Time runs fast! Now the summer break for student is almost over. The start of class will begin again! You want to know more about the education in the Philippines? The school year in the Philippines starts in June of one year and ends in March of the next, with a two-month summer break for April and May, one week of semestral break (the last week of October), and a week or two of Christmas break.
Based on Wikipedia : Filipino children enter public school at about age four, starting from Nursery up to Kindergarten At about seven years of age, children enter a primary school (6 to 7 years). This is followed by secondary school (4 years). Students then sit for the College Entrance Examinations (CEE), after which they enter collegiate school (3 to 5 years). Other types of schools do exist, such as Private schools, Preparatory schools, International schools, Laboratory High Schools and Science High Schools. Also, several nationalities, such as the Chinese, British, Americans, and the Japanese also have their own schools.
Primary school is also called Elementary school. It consists of six levels, with some schools adding an additional level (level 7). The levels are grouped into two primary subdivisions, Primary-level, which includes the first three levels, and Intermediate-level, which includes the last three levels.
Primary education in the Philippines covers a wide curriculum. The core subjects (major subjects) include Mathematics, Sciences, English, Filipino (the Filipino language), and Makabayan (Social Studies, Livelihood Education, Values). Other subjects include Music, Arts, and Physical Education. Starting at the third level, Science becomes an integral part of the core subjects. On December 2007, Philippine president Gloria Macapagal Arroyo announced that Spanish is to make a return as a mandatory subject in all Filipino schools starting in 2008. In private schools, the subjects include Mathematics, English, Science, Social Studies, Basic Computer, Filipino, Music, Arts and Technology, Home Economics, Health, Physical Education, and in Catholic schools, Religion or Christian Living. International schools and Chinese schools have additional subjects, especially in their language and culture.
Secondary education in the Philippines is largely based on the American schooling system. It consists of four levels. Secondary schooling is compartmentalized, meaning, each level focuses on a particular 'theme or content'. Secondary school is often called simply as 'High school', and as such, this will be the prevailing word in this section.

[EXTRACTED MATERIAL]
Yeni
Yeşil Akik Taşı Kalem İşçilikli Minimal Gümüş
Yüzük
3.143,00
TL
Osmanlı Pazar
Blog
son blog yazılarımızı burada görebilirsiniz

--

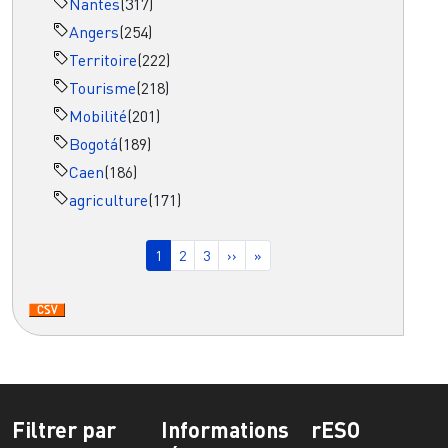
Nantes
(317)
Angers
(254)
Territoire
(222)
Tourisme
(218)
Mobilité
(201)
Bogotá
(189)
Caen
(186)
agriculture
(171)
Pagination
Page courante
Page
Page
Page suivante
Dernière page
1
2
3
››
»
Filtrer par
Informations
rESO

[WHAT YOU ARE ASKED TO DO]
Continue the text on education in the Philippines, picking up after its last sentence.

[EXERCISE ANSWER]
The first year of High school includes five core subjects, namely, Algebra I, Integrated Science, English I, Filipino I, and Philippine History I. The second year of High school includes Algebra II, Biology, English II, Filipino II, and Asian History. The third year of High school includes Geometry, Chemistry, Filipino III, and World History and Geography, and the fourth year of High school has Calculus, Trigonometry, Physics, Filipino IV, and Economics. Other minor subjects include Health, Advanced Computer, Music, Arts, Technology and Home Economics, and Physical Education.
In exclusive schools, various languages are offered as Electives, together with Computer programming, Literary writing, as well as other subjects. Chinese schools add language and cultural subjects. Preparatory schools usually add some Business and Accountancy courses, while Science high schools have Biology, Chemistry, ad Physics on every level.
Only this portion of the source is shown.